Browne taught at the University of Minnesota for 39 years, has won two Minnesota Book Awards for his poetry collections and authored a children’s book. Born in England, he is a University of Iowa graduate. His Wartburg appearances will include:

  • 10:15 a.m. talk in the Wartburg Chapel, where all the Wartburg choirs will sing “Hymn to the Eternal Flame” from “To Be Certain of the Dawn.”
  • 3 p.m. poetry reading on the third floor of Vogel Library.
  • 5:30 p.m. interfaith panel discussion in the Chapel Commons with Pastor Ramona Bouzard, dean of the chapel; Dr. Kunihiko Terasawa, assistant professor of world religions; and Abhay Nadipuram, former Wartburg student body president and recent University of Iowa law school graduate.

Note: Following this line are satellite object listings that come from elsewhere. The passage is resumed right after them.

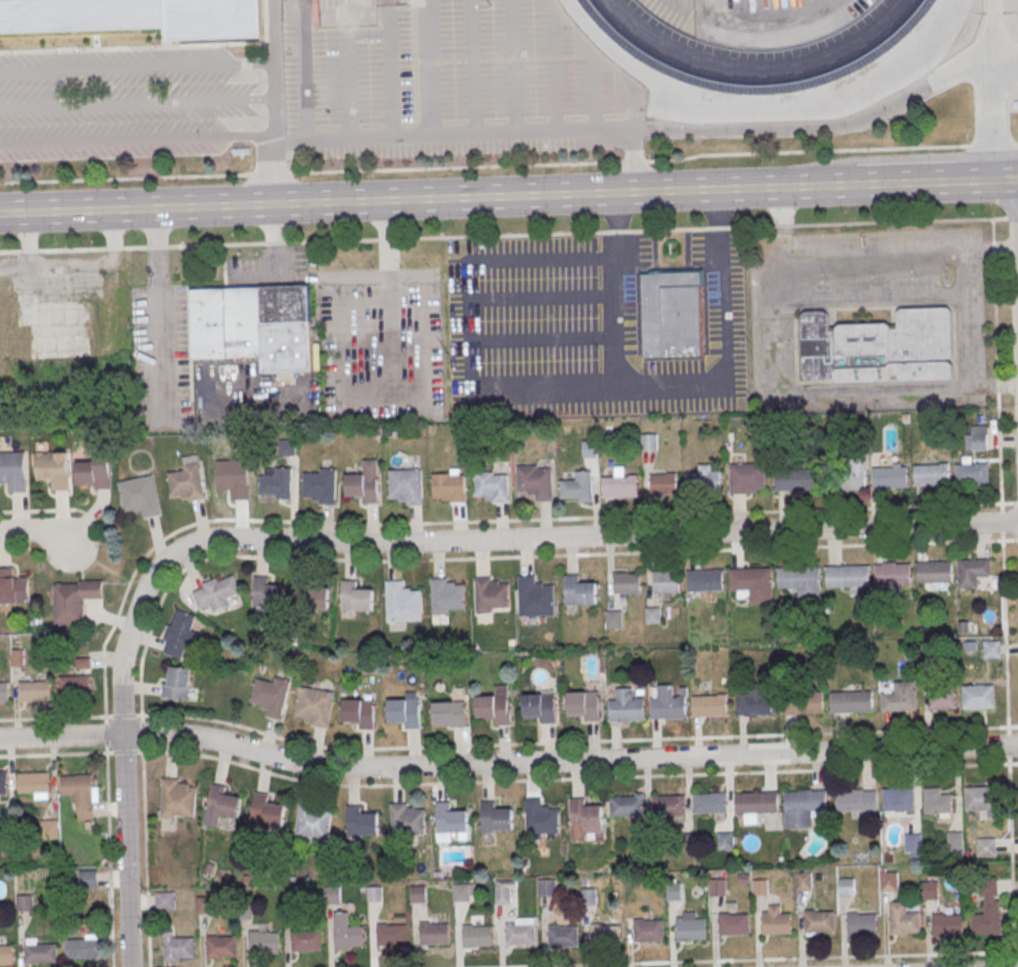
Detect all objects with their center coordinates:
building: (137, 16)
road: (301, 38)
road: (136, 65)
road: (1006, 67)
road: (516, 68)
parking lot: (448, 69)
road: (475, 69)
road: (432, 70)
raceway: (757, 71)
road: (556, 75)
road: (995, 89)
road: (597, 98)
road: (137, 102)
parking lot: (125, 106)
road: (636, 113)
road: (823, 127)
road: (274, 137)
road: (484, 138)
road: (137, 141)
road: (509, 168)
road: (1007, 179)
road: (929, 182)
road: (791, 186)
road: (360, 199)
road: (509, 235)
road: (254, 275)
road: (389, 302)
road: (160, 311)
building: (671, 316)
building: (255, 326)
parking lot: (584, 329)
building: (880, 347)
parking lot: (377, 348)
parking lot: (161, 353)
road: (671, 388)
building: (977, 437)
building: (649, 443)
building: (590, 449)
building: (54, 470)
building: (14, 472)
building: (96, 473)
building: (972, 474)
building: (931, 475)
building: (747, 478)
building: (890, 478)
building: (234, 479)
building: (189, 480)
building: (796, 480)
building: (844, 480)
building: (536, 482)
building: (277, 483)
building: (365, 483)
building: (663, 483)
building: (703, 483)
building: (321, 486)
building: (407, 486)
building: (449, 487)
building: (493, 487)
building: (578, 487)
building: (620, 487)
building: (141, 496)
road: (48, 509)
road: (625, 515)
road: (1001, 521)
road: (38, 531)
road: (497, 539)
road: (13, 548)
road: (495, 556)
building: (934, 572)
building: (972, 572)
building: (893, 574)
building: (847, 577)
building: (706, 581)
building: (667, 582)
building: (800, 583)
building: (628, 584)
building: (753, 584)
building: (14, 588)
building: (580, 592)
building: (218, 593)
building: (268, 594)
building: (490, 595)
building: (312, 596)
building: (447, 597)
building: (535, 597)
building: (357, 599)
building: (75, 601)
building: (403, 603)
building: (653, 616)
building: (614, 620)
building: (180, 635)
building: (991, 651)
road: (1005, 656)
building: (927, 669)
building: (177, 684)
building: (76, 685)
building: (34, 690)
building: (4, 691)
building: (271, 696)
building: (978, 697)
building: (900, 699)
building: (943, 699)
building: (755, 703)
building: (852, 703)
building: (803, 704)
building: (584, 705)
building: (668, 705)
building: (710, 706)
building: (315, 707)
building: (495, 707)
building: (540, 707)
building: (626, 707)
building: (405, 712)
building: (360, 714)
building: (450, 714)
road: (106, 734)
road: (578, 742)
road: (507, 763)
road: (465, 781)
building: (33, 782)
building: (3, 783)
building: (80, 794)
building: (980, 799)
building: (177, 800)
building: (857, 800)
building: (899, 800)
building: (937, 803)
building: (711, 804)
building: (758, 804)
building: (220, 806)
building: (628, 807)
building: (669, 807)
building: (802, 809)
building: (265, 816)
building: (541, 817)
building: (496, 818)
building: (586, 819)
building: (451, 820)
building: (313, 821)
building: (406, 821)
building: (361, 823)
building: (50, 830)
building: (9, 831)
building: (726, 842)
building: (955, 842)
building: (684, 843)
building: (643, 844)
building: (913, 844)
building: (987, 848)
road: (125, 851)
road: (109, 859)
road: (1011, 865)
building: (89, 880)
building: (804, 883)
building: (889, 883)
building: (717, 888)
building: (760, 888)
building: (545, 889)
building: (847, 889)
building: (674, 892)
building: (931, 892)
building: (462, 893)
building: (374, 895)
building: (333, 896)
building: (418, 896)
building: (504, 897)
building: (589, 898)
building: (165, 902)
building: (290, 902)
building: (24, 903)
building: (204, 906)
building: (989, 910)
building: (819, 923)
building: (905, 923)
building: (776, 924)
building: (734, 925)
building: (862, 925)
building: (947, 926)
building: (691, 929)
building: (648, 931)
building: (347, 934)
building: (434, 934)
building: (391, 935)
building: (520, 935)
building: (477, 936)
building: (606, 936)
building: (562, 937)
building: (306, 942)
building: (264, 943)
building: (221, 947)
building: (176, 949)
building: (81, 950)
building: (41, 954)
building: (6, 956)
road: (759, 958)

“Michael will talk about the genesis of ‘To Be Certain of the Dawn’ and how it greatly stretched his thinking and faith,” said Dr. Lee Nelson, director of Wartburg choirs and the Metropolitan Chorale. “Michael had to wrestle with a very difficult topic, which commemorates something as horrifying as the Holocaust, while trying to create a bridge of hope.”

“To Be Certain of the Dawn” was commissioned by Father Michael O’Connell, director of the Basilica of Saint Mary in Minneapolis, as a gift to the Jewish community. Stephen Paulus of Minneapolis is the composer.

“The work was commissioned as a way to promote healing and create dialogue between the faith communities based on understanding and mutual respect,” Nelson said.

The concert also will feature the talents of Dr. Brian Pfaltzgraff, Wartburg professor of music, a tenor soloist portraying the cantor; Hunter Capoccioni, lecturer in music who plays the double bass for the WCFSO; and Dr. Karen Black, professor of music, the accompanist for the Metropolitan Chorale.

Other performers will include the youth honor choir with students from Waverly-Shell Rock and Hoover (Waterloo) middle schools, the Cedar Valley Chamber Music, the UNI Department of Theatre, and the UNI Center for Holocaust and Genocide Education.